Being unattached to the outcome
Ever found you’ve wanted someone else to do something for you
and despite your efforts he (let’s say) persists in not doing what you ask? You think you’ve made your request pretty plain but what you get
back is not what you wanted. Let’s assume the process relies on the other person’s cooperation for things to get done. You push harder and
somehow it still doesn’t happen as you want. It seems as though everything, and particularly this person, is conspiring to prevent you getting
what you want. Let’s say the day has come to an end and you leave your workplace with the matter incomplete. But in yourself, you are still
fuming from what has seemed like your inability to get a result, what we call “being on it”, caught up in a drama. Do you get this in your
life?
I have certainly done. In fact it’s got so sophisticated that
I can be pretty sure that if I continue pushing, things will continue to jam up and nothing works. It’s like I’m working in an old paradigm
that’s past its sell-by date and therefore pointless to continue to try to operate.
One thing that’s powerful of course is to become aware of
what is happening, and what I’m doing here, let go and “get off it”, ie. let go of the drama. The beauty of this is that very probably
everything then works out.
However, there’s another related concept that I also use
here, and that is “attachment”. While I am caught up in some drama like the one described above, I am attached to it. To let go, or even more
powerfully, not to get caught up in it in the first place, is to practice non-attachment. Non-attachment is related to the concept of the
Witness, which I have referred to several times before in this blog. While I am in the space of the Witness in relation to happens in my life,
I am not emotionally engaged in what happens. I am not wrapped up in my ego and my egoic patterns which I learned eons ago. I am
unattached.
When we are caught up in something, we are acting outside of
awareness. It is unconscious, a knee-jerk response. We are wrapped up in it and we won’t see what’s really going on, such as that we are
emotionally caught up, maybe feeling angry in this example, won’t take the bigger perspective, won’t see it from another angle, won’t see it
from the other person’s point of view, etc.. It’s as though, to use an old image, a record has got stuck in a grove and keeps repeating. We
are very probably doing just that, repeating an old-established way of feeling, thinking and acting. This is the ego at work. To enable us to
survive, as we saw it, we learned to react in certain ways. This is the ego, ahamkara, the limited personality. However, what we learned when
we were still throwing the toys out of the pram in a tantrum doesn’t serve us in adulthood or as we grow psychologically and spiritually. The
old creative adjustment to the circumstances of life as we perceived them are no longer serving us. The trouble is, getting it. The
seductiveness of the ego is to bring us back into old patterns, to ensure our perceived survival.
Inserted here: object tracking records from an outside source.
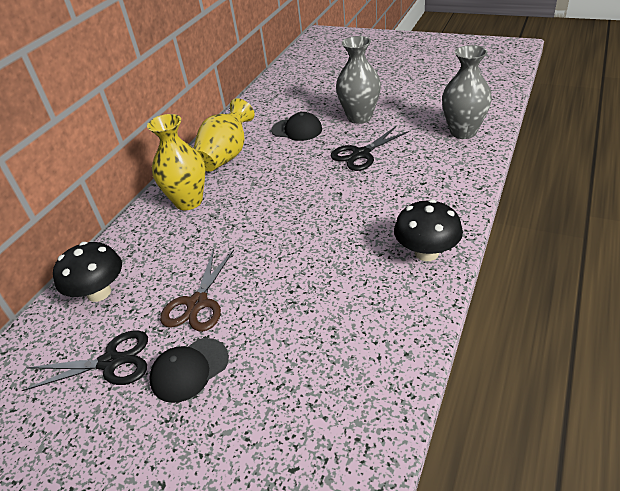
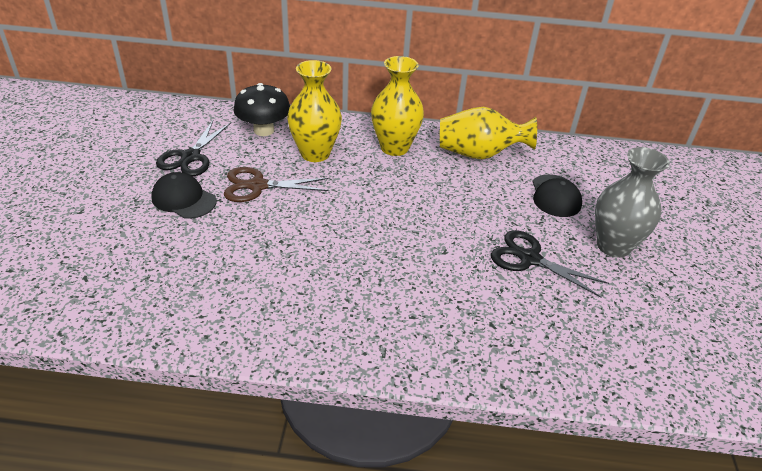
camera: 65 degrees right, 0 degrees up
black scissors [22,330,148,391] -> black scissors turned 45 degrees clockwise [156,121,231,176]
black mushroom [394,199,463,261] -> none
grey vase [442,45,492,139] -> none
none -> yellow vase [287,60,342,162]

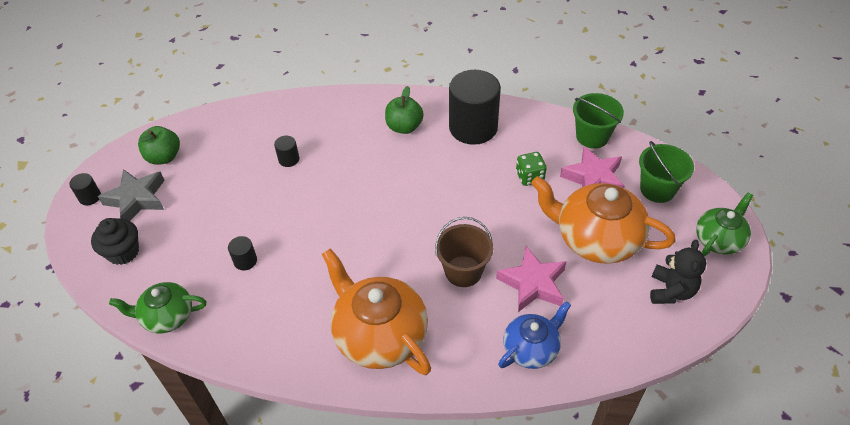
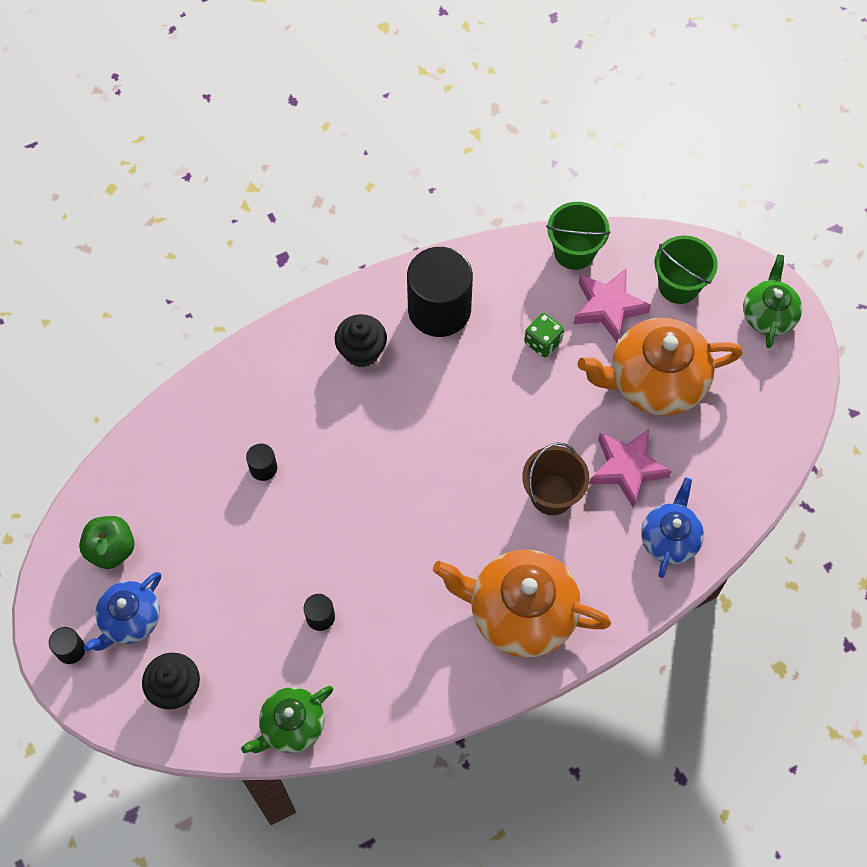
camera: 35 degrees left, 15 degrees up
grey star [98,169,165,221] -> blue teapot [84,572,161,651]
green apple [385,86,424,134] -> black cupcake [335,314,387,367]
black teddy bear [650,240,706,304] -> none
In attachment, what is happening is that, almost perversely,
we keep on with the pattern. Something happens like my example of someone not doing what you want, and you dig in, get engaged and get “on
it”. You are holding on to the pattern, belief, attitude or whatever. You’re attached to it. And, lo and behold, the universe, under the Law
of Attraction, gives you more of what you are thinking. So you get more of it.
To practice non-attachment is to be in the Witness, to choose
not to engage. You notice what is happening, you may even witness your own response, but you exercise your will, you take responsibility, you
choose to not allow your mind to go down its familiar route and you breathe out the emotions that you sense in the background. You keep mental
clarity. You hold no expectations about what is to happen. You may intend a certain result. But you are not attached to it. There is freedom
here, even for something else to occur, maybe even better that the one you might have got engaged about. You can allow life to flow and to
trust that what you really need comes to you.
When we are attached, we are afraid it won’t come to us. In
the ego state, we live out of fear, fundamentally that we won’t get what we want, most of all of which is love.
Non-attachment is a hard practice to follow in the West,
given our environment of desire, expectations, orientation to action and getting the results we think we need and our seemingly heavy
involvement with many others thinking the same. But it can be done, even in the thick of things. It only takes awareness and a shift of
perspective. That needs to be learned and practiced, developing mental clarity, nothing more.